Mrs. Pascoe was, I may confess it here, chiefly memorable for some trouble in her 'pipes'; about which we used to enquire. She is now a little shrivelled woman, with a white fretful face, & very bright eyes. She had talked of us a hundred times in the last week, she assured us; & her intense interest at seeing us was really a little embarrassing. She was mistress of so many forgotten details that her reckoning of the number of thoughts she had spent on us in a weeks time, was probably no over statement. One can imagine that mewed up in the corner of the dark little room, without book or work, her thoughts must feed on slight food. "I cant believe that I see you there before me in the flesh" was a phrase that recurred, as though some persistent phantom had at last taken shape. At the news that G[eorge]. was coming here next week, she gave up her attempt to wrestle with the English language, & covered her face with her hands. A calmer mood followed this excitement, & she enquired into every circumstance of our lives minutely.

She had followed our fortunes without dropping the least link in the chain of evidence available to her; but our attention to the vicissitudes of the Pasco family was by no means of so fine a quality. We cheerfully remembered a daughter, when she was named, but our imagination refused to supply us with any record of Mrs. Pascoes nieces husband; who was responsible for the black dress to which our attention was directed. Nor did we acquit ourselves very creditably when the family history of the Whiteheads was recounted for our benefit. Miss Whitehead, I can at least remember, is now on the continent, recovering from a severe chill in her legs.
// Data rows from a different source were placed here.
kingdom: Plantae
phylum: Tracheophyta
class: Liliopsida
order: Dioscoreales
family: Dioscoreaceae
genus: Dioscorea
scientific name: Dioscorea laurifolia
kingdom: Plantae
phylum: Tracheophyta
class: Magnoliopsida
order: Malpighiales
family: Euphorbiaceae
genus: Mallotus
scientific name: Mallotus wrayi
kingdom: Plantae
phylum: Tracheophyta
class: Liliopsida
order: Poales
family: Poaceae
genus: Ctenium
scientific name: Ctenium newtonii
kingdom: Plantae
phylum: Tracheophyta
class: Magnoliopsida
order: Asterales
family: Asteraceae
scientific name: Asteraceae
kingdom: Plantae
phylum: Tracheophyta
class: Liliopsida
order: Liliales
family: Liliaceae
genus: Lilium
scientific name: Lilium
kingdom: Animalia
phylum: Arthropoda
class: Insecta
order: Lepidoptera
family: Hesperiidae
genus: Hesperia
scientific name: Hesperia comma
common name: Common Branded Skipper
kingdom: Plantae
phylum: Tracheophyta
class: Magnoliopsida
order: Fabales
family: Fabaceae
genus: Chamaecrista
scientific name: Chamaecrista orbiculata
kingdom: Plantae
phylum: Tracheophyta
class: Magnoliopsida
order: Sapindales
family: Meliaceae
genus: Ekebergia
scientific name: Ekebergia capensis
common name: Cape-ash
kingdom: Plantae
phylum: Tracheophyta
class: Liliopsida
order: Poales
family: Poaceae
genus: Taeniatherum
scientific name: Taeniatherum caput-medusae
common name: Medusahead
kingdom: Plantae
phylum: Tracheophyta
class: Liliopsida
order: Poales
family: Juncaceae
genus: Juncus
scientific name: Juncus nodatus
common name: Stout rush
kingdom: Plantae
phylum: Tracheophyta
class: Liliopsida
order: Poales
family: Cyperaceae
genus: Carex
As Mrs. Pasco drew a melancholy sigh of self importance, & began to enumerate the many troubles which had visited her of late, we hastily remembered that we had already stayed too long. The catalogue threatened to be exhaustive. The good Pasco presented us each with little bouquets which he had picked from his garden, & offered to "pilot" us, "if I may have my joke" to his daughters house.

The outline of these Bays suggests that nature has a certain meditated felicity on occasion, & she appeals to one with a peculiar force when she thus appears to fashion her materials consciously.

The impetuous sweep of the large bay, curving round so that it half completes the circle, gives one an impression of beautifully curbed vitality; again in hollowing the three smaller bays in the flank of the large one she must, one would think, have had an eye to the fair proportion of the whole. They do not interfere with the single large impression; but they add something original; & unexpected. She seems to have perfect facility in describing these spirited & graceful lines. The third of the bays, Lelant Bay, is in some respects the loveliest of the three. It makes the rounded corner of the large Bay; but the sweep of white sands is intersected by the Hayle river, which draws a blue line down to the sea. At low tide the course of the stream is marked by certain stakes, driven in at irregular intervals. They look curiously bare & desolate for some reason, a perch for white sea birds, & strike the distinct note, it seems, of Lelant bay. At ebb tide in the evening the stretch of the sands here is vast & melancholy; the waves spread themselves one over lapping the other in thin fan shaped layers of water; so shallow that the break of the wave is hardly more than a ripple. The slope of the beach gleams as though laid with a film of mother o' pearl where the sea has been, & a row of sea gulls sits on the skirts of the repeating wave. The pallor of the sandhills makes the scene yet more ghostly, but the beautiful sights are often melancholy & very lonely.